EXERCISE BRIEF:
From the excerpt on a confidence index for research, copy out word for word the part that opens with the words containing "A confidence index could" and closes with "get it right.".

EXCERPTED TEXT:
This fuzziness makes clear communication difficult between scientists, and all but impossible with others, from journalists to doctors, policymakers and the public.
Some people will say that they cannot translate all the nuances of research into one number, but the practice has ample precedent. The Intergovernmental Panel on Climate Change puts confidence levels on its statements. Crowdsourcing techniques such as prediction markets, in which people place bets on outcomes, have been used to estimate with decent accuracy the chance that scientific studies will be replicated. Some people have proposed that scientists bet their own money on their claims, in part to discourage over- or under-confidence and other cognitive pitfalls.
A confidence index could help in other ways. Some researchers manipulate analyses or selectively report outcomes to achieve statistical significance (a process called P hacking) because publication, recognition and funding are most likely to flow from statistically significant studies. This year, a survey of 390 biostatisticians found that at least 20% had been asked by a collaborator to manipulate their data or analysis to exaggerate their results’ importance (M. Q. Wang et al. Ann. Intern. Med. 169, 554–558; 2018). With a confidence index, because there is no ‘bright line’ to aim for, the incentive to hack it might be replaced by an incentive to get it right.

SUPPLIED MATERIAL:
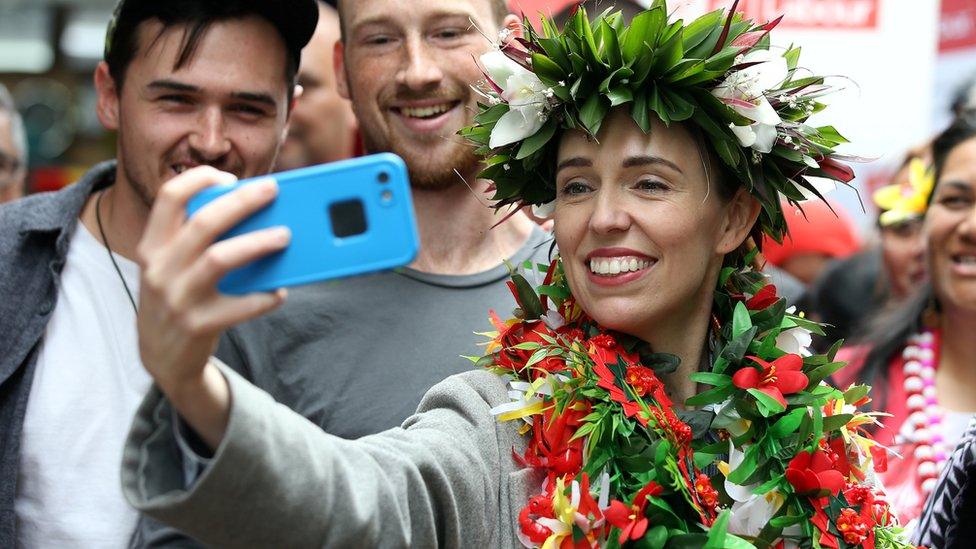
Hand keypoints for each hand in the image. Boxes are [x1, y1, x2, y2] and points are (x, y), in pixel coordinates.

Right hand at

RESULT OF THIS EXERCISE:
A confidence index could help in other ways. Some researchers manipulate analyses or selectively report outcomes to achieve statistical significance (a process called P hacking) because publication, recognition and funding are most likely to flow from statistically significant studies. This year, a survey of 390 biostatisticians found that at least 20% had been asked by a collaborator to manipulate their data or analysis to exaggerate their results’ importance (M. Q. Wang et al. Ann. Intern. Med. 169, 554–558; 2018). With a confidence index, because there is no ‘bright line’ to aim for, the incentive to hack it might be replaced by an incentive to get it right.